> DOCUMENT:
....

Overview

Hyvor Blogs themes are fully customizable. If you have some experience with HTML, CSS, and Javascript, you can easily build your own theme from scratch. This page is an overview to help you get started. All official themes are in the hyvor-blogs-themes repository. Feel free to review the source code of the other themes.

Here's some of commonly used terms in this documentation:

  • Theme Developer - the person who develops a theme (must be you!).
  • Blogger - The person who owns the blog. They can install the theme you create and edit it through the console.
  • Subdomain - Subdomain part of {subdomain}.hyvorblogs.io which is given to the blogger.
  • Route - Routes of the blog that determines how to render a page or what output to return for a specific URL path. See routes
  • HB - Hyvor Blogs
  • Rendering - Combining a theme (template) with blog data and returning HTML output. See the below image.
Theme Rendering

Basics

  • Templating language is Twig 3.0
  • Styling supports SCSS, but you may just use CSS
  • Config and language files are written in YAML.

Routes

To start theme development, it is essential to understand how Routes work in Hyvor Blogs. Routes are blog-level configurations, which means they are configured by the blogger. Hyvor Blogs comes with default routes that are usually enough for a simple blog.

Before continuing, we recommend you to read our Routes guide to fully understand how routes work.

Single CSS File

There is only a single CSS file in the blog, styles.css.

Flashload

Flashload is added to all blogs by default. Therefore, it is important to keep Flashload in mind while designing themes. Please take a minute and read the Flashload documentation to get the idea of how it works.

Why Flashload? Browser reloads are slow. They load the same CSS/JS resources multiple times making page rendering slower. Flashload starts loading other pages even before the user clicks the link. It makes navigation smoother. It simply turns the blog into a Single Page Application (SPA)!

We previously learned that there's only one styles.css for a blog that contains all CSS of the blog. This styles.css should be loaded inside the <head> of the page. When the user navigates to another page, Flashload sends an AJAX request to that path and pre-fetches the HTML page. Then, it updates only the <body> part. (Remember, we already have all CSS loaded in the first request, so we don't want to load it again).

The simple rule is to add shared resources of the blog to <head>.

Caching

Another important behavior of HB is that we use caching EXTENSIVELY. We use a technique called first-request-caching.

  • Someone requests /hello-world path of a blog.
  • We don't have any cached output for this path. We fetch data from our database, combine it with the template, and generate the HTML output, and send the response back to the user. Behind the scenes, we save the generated HTML output in our cache.
  • When someone else requests the same path, the HTML output is directly sent from the cache. It does not go through the rendering process.

....

> TASKS:
a) Which templating language does the Hyvor Blogs theme documentation name for building themes?
b) Extend the Hyvor Blogs theme documentation past its last sentence.

> Extracted data entries:

....

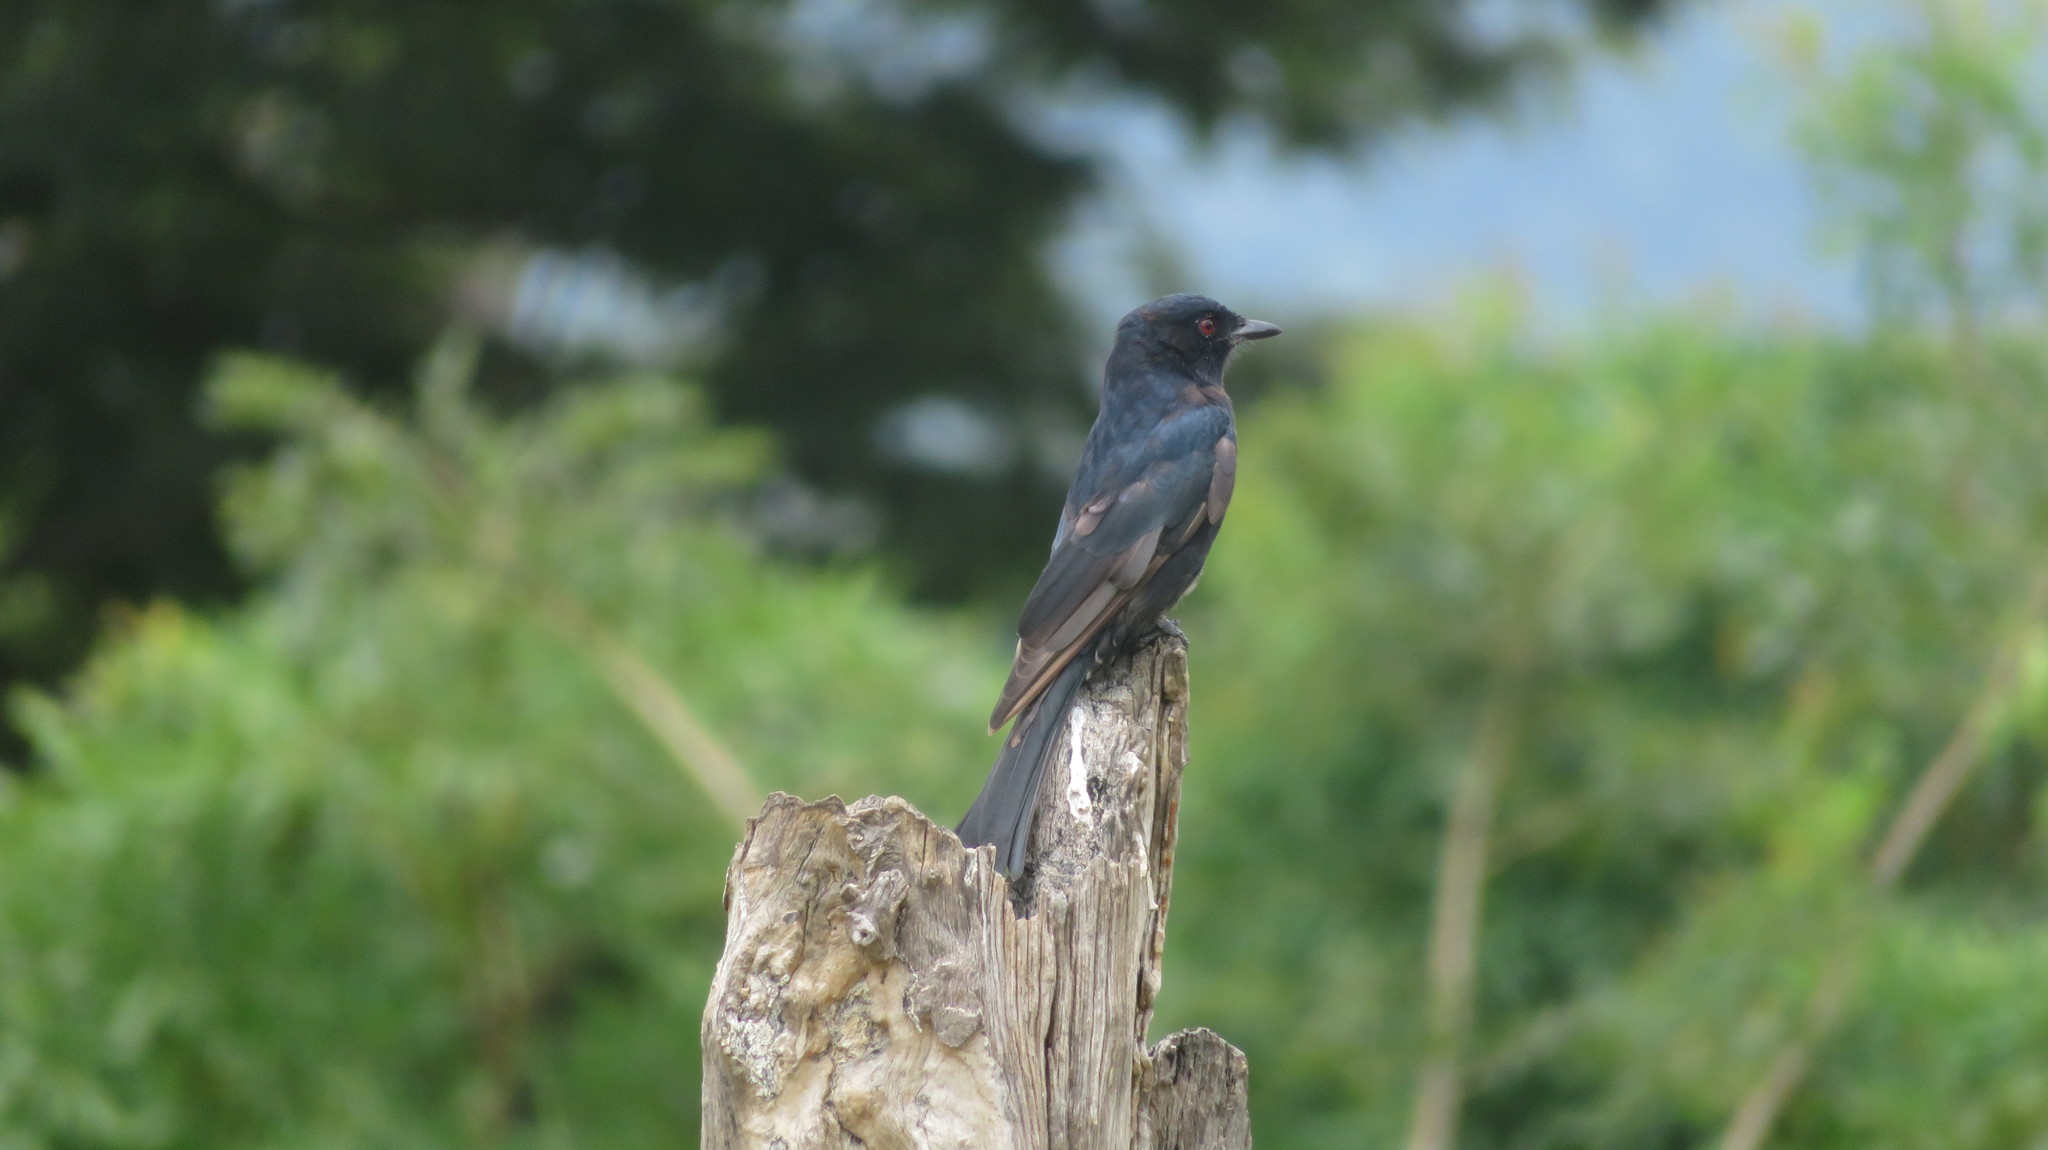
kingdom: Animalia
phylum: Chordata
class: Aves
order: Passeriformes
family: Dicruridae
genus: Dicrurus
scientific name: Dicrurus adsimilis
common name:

....

> OUTPUTS:
a) Twig 3.0

b)
When using a cache, clearing cache is the most important thing. We have to make sure outdated content is not delivered when something changes. Here are the events that we clear cache for each scope.

  • whenever whatever data is changed in the blog
  • whenever the theme is edited
  • on January 1st

And,

  • /search and /p/{hash} (preview pages) routes are always dynamic, never cached.

⚠️ Caching makes the blog super fast. However, it puts some limitations to theme development. You can't render dynamic data like "current date" using Twig. Due to cache, users may see an old date. If absolutely required, you have to use Javascript to render dynamic content inside user's browser. However, displaying the "publish date" of a post works fine because we clear cache whenever the post is updated. Also, displaying the current year will work, because we will make sure to clear the cache on the 1st of January.

Starting Development

Let's set up your local development environment.

  • First, you need a DEV blog. Create one at /console/new/dev. DEV blogs are similar to normal blogs in Hyvor Blogs, however they are free, and can only be used for theme development.
  • You will get a subdomain in the dev-xxxxxxxx-xxxx-xxxx-xxxx-xxxxxxxxxxxx format. We will need this later.

For the next steps, you need Node.js (and npm). As a front-end developer, we hope you already have it installed :)

  • Next, install our CLI tool via npm
npm install -g hyvor-blogs-cli
  • Create a new directory in your computer, which will contain all theme files and configurations.
mkdir my-theme
  • cd to theme folder and run hyvor-blogs-cli init
cd my-theme
hyvor-blogs-cli init

This command will create the following folder structure inside your theme folder.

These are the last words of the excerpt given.